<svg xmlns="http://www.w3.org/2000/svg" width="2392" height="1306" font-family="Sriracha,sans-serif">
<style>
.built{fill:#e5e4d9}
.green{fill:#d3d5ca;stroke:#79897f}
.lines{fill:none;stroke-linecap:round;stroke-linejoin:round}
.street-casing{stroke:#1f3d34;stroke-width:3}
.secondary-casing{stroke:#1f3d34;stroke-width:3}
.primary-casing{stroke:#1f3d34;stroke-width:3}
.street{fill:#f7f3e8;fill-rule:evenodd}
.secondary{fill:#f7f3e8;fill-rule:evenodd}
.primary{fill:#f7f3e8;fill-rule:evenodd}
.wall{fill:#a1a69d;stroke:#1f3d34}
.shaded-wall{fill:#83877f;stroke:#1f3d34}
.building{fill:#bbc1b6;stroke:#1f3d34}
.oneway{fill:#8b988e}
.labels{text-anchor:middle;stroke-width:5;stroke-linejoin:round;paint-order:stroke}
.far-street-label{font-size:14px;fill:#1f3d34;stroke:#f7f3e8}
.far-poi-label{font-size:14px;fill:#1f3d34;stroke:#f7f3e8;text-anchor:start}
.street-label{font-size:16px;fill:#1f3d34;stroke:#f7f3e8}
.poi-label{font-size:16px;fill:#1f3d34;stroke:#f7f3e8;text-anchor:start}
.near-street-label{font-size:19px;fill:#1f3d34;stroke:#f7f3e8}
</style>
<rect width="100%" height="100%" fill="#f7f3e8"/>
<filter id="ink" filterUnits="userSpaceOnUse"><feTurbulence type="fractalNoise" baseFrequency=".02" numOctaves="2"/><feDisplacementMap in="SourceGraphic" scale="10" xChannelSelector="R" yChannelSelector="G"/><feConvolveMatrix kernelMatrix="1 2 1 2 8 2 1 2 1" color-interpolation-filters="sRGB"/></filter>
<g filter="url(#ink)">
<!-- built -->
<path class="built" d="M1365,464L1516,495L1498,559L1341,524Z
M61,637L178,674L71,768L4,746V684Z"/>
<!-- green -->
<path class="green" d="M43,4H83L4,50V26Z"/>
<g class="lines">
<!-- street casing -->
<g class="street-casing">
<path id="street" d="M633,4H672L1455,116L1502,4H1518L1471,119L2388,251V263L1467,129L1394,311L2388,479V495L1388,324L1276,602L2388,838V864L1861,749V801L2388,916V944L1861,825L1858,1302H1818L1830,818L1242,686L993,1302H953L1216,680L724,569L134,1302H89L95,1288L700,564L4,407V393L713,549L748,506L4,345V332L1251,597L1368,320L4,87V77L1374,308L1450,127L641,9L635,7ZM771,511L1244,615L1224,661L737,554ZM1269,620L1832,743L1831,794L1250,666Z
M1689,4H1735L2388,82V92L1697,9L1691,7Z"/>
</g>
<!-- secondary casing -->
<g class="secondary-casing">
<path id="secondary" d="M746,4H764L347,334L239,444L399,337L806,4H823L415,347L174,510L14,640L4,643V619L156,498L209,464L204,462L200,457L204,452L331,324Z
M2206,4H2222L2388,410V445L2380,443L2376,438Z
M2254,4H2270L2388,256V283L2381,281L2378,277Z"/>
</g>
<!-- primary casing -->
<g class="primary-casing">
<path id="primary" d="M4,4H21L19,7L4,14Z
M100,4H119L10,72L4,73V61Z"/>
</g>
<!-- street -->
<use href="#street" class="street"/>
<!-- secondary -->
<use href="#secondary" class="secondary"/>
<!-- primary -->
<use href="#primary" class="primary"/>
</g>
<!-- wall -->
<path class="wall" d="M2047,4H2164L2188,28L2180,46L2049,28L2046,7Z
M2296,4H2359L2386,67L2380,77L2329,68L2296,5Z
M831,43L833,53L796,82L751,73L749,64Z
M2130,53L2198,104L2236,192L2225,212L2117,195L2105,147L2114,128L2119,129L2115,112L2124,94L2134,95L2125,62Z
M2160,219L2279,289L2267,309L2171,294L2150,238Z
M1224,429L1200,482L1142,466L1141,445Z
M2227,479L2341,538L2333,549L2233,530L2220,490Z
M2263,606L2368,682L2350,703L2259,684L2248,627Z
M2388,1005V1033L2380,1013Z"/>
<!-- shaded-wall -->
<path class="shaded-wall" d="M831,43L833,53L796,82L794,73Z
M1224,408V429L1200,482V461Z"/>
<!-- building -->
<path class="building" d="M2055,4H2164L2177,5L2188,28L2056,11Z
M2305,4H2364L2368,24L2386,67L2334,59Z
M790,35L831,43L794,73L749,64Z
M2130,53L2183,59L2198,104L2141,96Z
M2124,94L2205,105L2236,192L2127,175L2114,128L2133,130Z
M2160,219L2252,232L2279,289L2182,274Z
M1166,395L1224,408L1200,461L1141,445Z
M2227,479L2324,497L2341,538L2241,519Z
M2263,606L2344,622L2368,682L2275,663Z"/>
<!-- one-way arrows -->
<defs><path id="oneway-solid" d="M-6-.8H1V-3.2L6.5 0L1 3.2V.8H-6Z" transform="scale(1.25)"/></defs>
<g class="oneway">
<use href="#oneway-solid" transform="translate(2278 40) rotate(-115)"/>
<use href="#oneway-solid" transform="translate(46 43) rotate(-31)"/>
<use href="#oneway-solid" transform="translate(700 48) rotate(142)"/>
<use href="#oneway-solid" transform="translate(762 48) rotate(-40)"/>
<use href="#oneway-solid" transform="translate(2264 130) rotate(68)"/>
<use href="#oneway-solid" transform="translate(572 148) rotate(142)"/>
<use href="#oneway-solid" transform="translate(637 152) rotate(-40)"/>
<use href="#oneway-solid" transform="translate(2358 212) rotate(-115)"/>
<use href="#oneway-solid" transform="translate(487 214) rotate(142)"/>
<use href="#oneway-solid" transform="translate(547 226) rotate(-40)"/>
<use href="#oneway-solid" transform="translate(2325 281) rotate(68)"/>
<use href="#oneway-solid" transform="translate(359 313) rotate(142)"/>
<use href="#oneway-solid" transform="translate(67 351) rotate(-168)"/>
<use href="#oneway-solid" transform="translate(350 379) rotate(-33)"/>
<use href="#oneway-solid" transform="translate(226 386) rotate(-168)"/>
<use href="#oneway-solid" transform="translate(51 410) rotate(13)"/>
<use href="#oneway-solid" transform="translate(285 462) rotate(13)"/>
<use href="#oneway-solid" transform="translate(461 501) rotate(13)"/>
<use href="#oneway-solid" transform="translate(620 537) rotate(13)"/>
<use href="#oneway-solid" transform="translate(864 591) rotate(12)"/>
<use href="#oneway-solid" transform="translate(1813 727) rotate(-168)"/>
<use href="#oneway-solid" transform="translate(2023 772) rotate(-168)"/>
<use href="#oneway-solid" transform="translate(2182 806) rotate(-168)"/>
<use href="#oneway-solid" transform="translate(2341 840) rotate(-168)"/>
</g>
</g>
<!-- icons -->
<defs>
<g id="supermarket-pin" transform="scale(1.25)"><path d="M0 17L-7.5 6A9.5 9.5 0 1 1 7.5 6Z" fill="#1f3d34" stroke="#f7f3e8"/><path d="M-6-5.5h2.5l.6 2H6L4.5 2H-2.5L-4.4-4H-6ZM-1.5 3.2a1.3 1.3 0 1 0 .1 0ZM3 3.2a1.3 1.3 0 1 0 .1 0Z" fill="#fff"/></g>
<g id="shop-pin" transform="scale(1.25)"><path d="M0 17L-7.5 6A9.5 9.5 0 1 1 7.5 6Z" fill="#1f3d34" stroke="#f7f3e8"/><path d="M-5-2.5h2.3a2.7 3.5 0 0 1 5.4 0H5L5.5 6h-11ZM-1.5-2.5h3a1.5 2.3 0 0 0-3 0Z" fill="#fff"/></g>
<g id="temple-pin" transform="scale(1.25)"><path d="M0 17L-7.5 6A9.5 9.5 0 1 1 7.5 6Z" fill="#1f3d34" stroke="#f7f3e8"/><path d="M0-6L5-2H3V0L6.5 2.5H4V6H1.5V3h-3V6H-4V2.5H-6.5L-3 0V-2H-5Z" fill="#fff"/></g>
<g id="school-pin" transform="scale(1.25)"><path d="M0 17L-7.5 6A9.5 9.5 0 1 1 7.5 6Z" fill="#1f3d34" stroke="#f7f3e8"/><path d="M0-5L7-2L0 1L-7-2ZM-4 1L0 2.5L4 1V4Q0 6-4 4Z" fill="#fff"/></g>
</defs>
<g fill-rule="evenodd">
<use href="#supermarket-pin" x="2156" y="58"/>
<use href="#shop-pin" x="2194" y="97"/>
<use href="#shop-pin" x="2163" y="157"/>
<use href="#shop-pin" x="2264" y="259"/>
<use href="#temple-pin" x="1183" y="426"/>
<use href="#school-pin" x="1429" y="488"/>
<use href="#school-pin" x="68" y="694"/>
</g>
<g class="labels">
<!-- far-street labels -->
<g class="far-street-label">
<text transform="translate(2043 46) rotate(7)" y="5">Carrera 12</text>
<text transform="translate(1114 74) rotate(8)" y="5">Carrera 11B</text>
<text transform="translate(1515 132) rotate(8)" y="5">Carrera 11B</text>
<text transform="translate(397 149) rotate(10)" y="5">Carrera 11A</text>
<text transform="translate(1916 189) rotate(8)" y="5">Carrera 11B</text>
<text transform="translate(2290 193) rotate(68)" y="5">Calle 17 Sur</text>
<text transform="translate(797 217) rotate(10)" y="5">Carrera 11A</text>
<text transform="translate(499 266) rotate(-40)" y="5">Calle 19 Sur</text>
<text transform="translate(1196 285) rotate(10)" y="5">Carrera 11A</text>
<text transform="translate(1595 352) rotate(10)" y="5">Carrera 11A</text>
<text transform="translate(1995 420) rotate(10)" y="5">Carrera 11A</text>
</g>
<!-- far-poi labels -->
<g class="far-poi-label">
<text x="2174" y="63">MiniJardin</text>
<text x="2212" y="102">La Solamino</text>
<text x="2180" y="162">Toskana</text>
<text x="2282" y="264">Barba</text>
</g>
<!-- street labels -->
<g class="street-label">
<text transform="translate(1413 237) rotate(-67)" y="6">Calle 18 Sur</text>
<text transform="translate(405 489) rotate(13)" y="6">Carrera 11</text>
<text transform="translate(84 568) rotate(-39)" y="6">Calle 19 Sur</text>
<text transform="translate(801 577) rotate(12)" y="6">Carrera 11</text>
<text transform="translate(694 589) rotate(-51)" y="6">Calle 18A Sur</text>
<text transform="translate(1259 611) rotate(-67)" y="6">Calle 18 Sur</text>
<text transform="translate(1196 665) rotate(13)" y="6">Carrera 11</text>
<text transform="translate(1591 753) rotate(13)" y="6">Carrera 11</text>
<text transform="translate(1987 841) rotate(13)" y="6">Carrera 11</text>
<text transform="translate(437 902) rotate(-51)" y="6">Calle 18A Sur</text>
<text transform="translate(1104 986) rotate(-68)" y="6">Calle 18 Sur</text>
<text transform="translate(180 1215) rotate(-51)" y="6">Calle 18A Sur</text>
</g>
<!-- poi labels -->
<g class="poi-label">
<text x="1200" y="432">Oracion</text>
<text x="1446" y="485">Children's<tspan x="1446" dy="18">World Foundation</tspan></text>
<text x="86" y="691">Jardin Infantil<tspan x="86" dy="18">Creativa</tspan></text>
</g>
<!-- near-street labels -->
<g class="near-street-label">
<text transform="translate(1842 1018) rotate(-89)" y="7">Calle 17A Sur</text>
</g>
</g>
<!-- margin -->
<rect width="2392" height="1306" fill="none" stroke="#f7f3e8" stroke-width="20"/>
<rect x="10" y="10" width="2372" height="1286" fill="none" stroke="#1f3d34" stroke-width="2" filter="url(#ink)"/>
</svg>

————

| Problem details |
Filter the records above and copy every line that contains the word "tspan".

| Worked solution |
<text x="1446" y="485">Children's<tspan x="1446" dy="18">World Foundation</tspan></text>
<text x="86" y="691">Jardin Infantil<tspan x="86" dy="18">Creativa</tspan></text>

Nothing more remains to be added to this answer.